Spanien statt London

RADSPORT: Kröger mit Nationalteam auf Abi-Reise

Mieke Kröger scheiterte in den Qualifikationsläufen.
Mieke Kröger scheiterte in den Qualifikationsläufen.

Bielefeld (mak). Unmittelbar nach der gut bestandenen mündlichen Abiturprüfung freut sich Bielefelds Radsportlerin Nummer 1, Mieke Kröger, auf die wohlverdiente Abi-Reise. Doch die Brackwederin geht am Montag nicht mit einem großen Reiseveranstalter oder einer Gruppe von Abiturienten auf Tour, sondern mit der Nationalmannschaft. Dort wird sie auch versuchen, ihre verpasste Olympia-Teilnahme zu verarbeiten.

BDR-Sportdirektor Patrick Moster hatte zur großen Enttäuschung die Bielefelderin nicht für den Olympiakader berücksichtigt. Nach einem Trainingslager im Harz ging es für Kröger gleich zum entscheidenden BDR-Qualifikations-Lehrgang nach Frankfurt/Oder. Hier wurden nur eine Woche vor der offiziellen Kader-Benennung durch den Deutschen Olympischen Sportbund die finalen Qualifikationsläufe absolviert. Für die 18-Jährige endeten diese enttäuschend.

Mit Madelaine Sandig, Lisa Brennauer, Charlotte Becker und Stephanie Pohl waren gleich vier Fahrerinnen einen Tick schneller. Alle vier Nationalfahrerinnen besitzen bereits langjährige internationale Erfahrung und errangen in den vergangenen Jahren mehrere internationale Titel. Der BDR steht beim Kampf um das Olympische Edelmetall gleich doppelt unter Druck: das Flaggschiff des Deutschen Bahnsports - der Vierer der Herren - ist bereits zum zweiten Mal nicht für Olympia qualifiziert, und auch im Damen-Omnium, dem Mehrkampf auf der Bahn, hat der BDR keinen Startplatz für London erhalten. Damit konnte es sich der Verband nicht leisten, Mieke Kröger als Perspektiv-Sportlerin zu nominieren. Schließlich richten sich nach dem Olympischen Medaillenspiegel die Förderungen, die ein Verband für die nächsten Jahre zur Verfügung gestellt bekommt. So gilt es jetzt, für Mieke Kröger, den Blick nach vorn zu richten.
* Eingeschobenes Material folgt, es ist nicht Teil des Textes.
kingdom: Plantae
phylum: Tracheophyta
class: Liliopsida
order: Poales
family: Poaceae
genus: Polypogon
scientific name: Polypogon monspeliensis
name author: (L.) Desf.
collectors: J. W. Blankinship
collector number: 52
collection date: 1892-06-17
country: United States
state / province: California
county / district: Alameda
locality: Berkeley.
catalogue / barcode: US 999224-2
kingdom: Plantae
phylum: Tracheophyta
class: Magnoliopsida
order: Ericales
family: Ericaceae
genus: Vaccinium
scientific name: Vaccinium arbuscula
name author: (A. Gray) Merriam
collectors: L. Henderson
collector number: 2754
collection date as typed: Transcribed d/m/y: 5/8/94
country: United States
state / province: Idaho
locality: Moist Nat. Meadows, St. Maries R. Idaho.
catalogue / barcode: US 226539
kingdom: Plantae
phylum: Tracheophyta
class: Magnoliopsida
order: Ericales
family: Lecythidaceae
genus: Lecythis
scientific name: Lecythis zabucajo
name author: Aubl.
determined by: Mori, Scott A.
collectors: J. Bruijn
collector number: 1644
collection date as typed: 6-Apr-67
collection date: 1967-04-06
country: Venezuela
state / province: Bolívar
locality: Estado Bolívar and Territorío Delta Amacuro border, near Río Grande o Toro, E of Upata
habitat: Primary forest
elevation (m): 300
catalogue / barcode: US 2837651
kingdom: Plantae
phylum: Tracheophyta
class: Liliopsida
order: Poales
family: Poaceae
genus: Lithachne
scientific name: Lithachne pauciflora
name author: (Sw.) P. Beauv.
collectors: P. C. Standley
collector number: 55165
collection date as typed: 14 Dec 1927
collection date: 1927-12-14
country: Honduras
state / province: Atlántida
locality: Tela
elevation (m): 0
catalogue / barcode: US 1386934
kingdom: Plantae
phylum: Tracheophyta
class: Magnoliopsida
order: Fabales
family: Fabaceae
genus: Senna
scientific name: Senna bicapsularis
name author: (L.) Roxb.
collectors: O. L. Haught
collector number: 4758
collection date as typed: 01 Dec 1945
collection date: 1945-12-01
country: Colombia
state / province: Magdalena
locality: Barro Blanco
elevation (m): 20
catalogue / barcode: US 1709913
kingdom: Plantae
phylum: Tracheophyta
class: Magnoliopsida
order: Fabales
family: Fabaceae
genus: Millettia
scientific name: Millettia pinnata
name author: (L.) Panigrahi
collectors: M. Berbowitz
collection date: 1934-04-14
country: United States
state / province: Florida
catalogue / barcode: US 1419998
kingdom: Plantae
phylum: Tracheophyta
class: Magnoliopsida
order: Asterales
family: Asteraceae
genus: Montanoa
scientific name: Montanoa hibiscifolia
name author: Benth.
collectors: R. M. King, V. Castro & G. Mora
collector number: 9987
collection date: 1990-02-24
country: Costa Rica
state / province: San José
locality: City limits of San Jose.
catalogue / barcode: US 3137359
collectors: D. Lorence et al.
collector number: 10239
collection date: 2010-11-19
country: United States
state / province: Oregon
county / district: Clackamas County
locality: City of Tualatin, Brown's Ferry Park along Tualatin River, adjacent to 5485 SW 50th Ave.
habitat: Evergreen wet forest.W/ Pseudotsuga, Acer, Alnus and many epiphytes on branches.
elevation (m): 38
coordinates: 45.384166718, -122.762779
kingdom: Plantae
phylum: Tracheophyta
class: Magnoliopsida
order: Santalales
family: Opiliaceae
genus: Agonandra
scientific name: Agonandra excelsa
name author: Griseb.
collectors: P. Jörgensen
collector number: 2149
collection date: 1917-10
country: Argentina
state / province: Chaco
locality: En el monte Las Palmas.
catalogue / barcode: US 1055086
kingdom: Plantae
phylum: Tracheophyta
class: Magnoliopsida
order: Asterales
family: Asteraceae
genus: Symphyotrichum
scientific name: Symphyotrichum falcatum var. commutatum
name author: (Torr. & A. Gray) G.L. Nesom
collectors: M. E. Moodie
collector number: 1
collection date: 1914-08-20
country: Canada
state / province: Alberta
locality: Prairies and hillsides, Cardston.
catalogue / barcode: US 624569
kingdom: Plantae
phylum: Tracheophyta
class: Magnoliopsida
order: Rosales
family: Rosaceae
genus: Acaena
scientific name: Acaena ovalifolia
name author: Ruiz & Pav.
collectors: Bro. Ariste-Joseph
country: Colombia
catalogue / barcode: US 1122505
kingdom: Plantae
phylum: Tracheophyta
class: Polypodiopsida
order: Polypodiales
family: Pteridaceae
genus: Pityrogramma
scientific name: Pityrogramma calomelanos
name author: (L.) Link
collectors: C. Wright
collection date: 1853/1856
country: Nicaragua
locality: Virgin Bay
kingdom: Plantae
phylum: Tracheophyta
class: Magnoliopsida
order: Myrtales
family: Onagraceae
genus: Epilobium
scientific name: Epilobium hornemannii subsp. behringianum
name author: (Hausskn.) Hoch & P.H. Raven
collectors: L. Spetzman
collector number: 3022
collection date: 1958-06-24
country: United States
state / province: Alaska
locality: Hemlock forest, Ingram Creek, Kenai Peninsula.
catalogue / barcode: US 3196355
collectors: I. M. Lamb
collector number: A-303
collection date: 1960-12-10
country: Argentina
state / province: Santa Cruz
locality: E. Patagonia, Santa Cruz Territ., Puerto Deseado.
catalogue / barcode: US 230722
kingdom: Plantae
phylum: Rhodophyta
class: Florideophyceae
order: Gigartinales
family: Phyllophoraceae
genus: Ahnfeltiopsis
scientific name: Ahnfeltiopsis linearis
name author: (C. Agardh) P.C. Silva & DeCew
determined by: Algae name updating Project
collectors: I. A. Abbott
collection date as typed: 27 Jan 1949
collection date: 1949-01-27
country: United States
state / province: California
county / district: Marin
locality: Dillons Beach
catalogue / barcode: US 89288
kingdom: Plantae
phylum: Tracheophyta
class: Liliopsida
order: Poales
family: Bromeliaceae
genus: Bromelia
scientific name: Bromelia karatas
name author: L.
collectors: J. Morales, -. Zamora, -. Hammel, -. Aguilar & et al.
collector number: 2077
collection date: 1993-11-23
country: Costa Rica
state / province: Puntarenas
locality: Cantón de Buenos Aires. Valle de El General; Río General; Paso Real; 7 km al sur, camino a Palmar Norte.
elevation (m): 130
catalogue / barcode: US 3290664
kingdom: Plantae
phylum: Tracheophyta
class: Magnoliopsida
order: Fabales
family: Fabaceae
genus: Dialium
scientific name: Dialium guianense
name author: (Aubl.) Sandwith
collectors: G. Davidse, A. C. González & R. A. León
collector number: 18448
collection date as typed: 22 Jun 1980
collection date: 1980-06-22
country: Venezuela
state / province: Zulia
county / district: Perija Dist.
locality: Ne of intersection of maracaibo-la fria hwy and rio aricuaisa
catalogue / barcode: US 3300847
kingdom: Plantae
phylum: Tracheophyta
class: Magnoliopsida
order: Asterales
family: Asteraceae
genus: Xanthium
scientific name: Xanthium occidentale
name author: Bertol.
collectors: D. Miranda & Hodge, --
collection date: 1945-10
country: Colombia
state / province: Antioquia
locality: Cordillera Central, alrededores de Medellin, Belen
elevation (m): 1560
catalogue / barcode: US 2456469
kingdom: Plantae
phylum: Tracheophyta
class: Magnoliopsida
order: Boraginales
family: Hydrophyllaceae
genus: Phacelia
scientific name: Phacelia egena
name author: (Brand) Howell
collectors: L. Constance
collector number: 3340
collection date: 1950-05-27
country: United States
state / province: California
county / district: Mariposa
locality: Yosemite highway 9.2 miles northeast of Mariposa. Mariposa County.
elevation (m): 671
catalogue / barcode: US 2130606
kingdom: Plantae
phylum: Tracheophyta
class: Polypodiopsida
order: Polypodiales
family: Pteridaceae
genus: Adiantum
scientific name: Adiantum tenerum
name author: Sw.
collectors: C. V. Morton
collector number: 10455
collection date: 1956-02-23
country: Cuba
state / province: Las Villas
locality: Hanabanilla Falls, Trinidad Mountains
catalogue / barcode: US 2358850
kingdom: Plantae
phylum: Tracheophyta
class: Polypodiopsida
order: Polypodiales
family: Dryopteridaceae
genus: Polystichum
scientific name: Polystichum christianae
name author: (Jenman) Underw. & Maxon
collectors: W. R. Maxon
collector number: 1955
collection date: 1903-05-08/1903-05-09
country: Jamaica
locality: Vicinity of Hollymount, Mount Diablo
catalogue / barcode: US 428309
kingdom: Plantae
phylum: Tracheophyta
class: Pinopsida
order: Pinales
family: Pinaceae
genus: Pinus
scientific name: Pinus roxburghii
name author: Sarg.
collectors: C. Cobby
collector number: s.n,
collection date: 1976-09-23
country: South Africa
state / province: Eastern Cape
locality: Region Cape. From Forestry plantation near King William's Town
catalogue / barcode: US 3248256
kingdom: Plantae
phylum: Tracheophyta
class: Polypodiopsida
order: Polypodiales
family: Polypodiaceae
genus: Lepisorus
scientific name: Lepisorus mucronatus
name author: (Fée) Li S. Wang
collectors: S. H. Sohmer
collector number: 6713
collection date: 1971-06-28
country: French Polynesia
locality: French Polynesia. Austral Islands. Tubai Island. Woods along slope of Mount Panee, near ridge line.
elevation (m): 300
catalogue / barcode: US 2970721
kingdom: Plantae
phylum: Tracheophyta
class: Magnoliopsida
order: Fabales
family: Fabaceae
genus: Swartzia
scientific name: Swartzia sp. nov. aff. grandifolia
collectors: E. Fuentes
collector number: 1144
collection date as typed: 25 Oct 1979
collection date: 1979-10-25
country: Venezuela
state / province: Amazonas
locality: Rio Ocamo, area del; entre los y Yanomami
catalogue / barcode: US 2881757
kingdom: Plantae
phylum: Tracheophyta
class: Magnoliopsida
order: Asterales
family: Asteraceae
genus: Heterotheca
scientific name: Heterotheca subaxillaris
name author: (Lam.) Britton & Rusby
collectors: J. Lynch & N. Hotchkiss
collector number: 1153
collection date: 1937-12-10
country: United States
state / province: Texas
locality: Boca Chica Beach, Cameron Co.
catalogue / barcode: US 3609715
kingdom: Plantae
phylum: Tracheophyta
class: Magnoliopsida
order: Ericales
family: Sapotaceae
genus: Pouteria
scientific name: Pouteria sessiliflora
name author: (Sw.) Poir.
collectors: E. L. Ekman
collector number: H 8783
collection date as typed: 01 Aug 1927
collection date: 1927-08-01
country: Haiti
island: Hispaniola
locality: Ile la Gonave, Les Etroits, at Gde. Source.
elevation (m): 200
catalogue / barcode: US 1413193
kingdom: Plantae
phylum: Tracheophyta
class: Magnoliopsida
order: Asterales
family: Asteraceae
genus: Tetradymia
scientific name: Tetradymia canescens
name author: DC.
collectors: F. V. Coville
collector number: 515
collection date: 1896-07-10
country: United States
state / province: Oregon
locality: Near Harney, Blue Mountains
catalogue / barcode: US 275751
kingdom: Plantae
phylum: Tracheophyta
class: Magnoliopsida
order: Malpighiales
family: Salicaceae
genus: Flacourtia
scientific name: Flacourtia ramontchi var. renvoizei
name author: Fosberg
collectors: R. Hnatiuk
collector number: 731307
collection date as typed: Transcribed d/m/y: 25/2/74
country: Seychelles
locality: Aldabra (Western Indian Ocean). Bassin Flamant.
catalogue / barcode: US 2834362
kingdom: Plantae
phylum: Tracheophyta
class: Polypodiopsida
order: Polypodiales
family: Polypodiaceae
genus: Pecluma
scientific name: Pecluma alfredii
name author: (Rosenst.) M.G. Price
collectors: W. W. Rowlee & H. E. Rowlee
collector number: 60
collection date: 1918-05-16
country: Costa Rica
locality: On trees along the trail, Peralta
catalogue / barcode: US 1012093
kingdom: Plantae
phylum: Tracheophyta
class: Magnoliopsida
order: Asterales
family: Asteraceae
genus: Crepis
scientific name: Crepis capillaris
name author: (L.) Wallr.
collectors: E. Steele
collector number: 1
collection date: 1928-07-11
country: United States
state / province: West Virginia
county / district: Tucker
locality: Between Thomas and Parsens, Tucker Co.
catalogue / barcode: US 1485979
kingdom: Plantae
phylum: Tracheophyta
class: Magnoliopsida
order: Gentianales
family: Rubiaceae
Dass sie genau dies bestens beherrscht, wusste Markus Spiekermann vom RV Teutoburg bereits auf Krögers WM-Empfang im Sommer 2011 zu berichten. Demnach ging es zu Beginn ihrer Laufbahn eher um Stürze und nicht beendete Rennen, die sie mit Bravour abgehakt hat. Diesmal ist es die verpasste Olympia-Teilnahme. Mieke Kröger hat auch diesmal ihr Lachen bereits zurückgefunden: "Ich kann ja schließlich noch drei Olympische Spiele erleben, bis ich 30 Jahre alt bin."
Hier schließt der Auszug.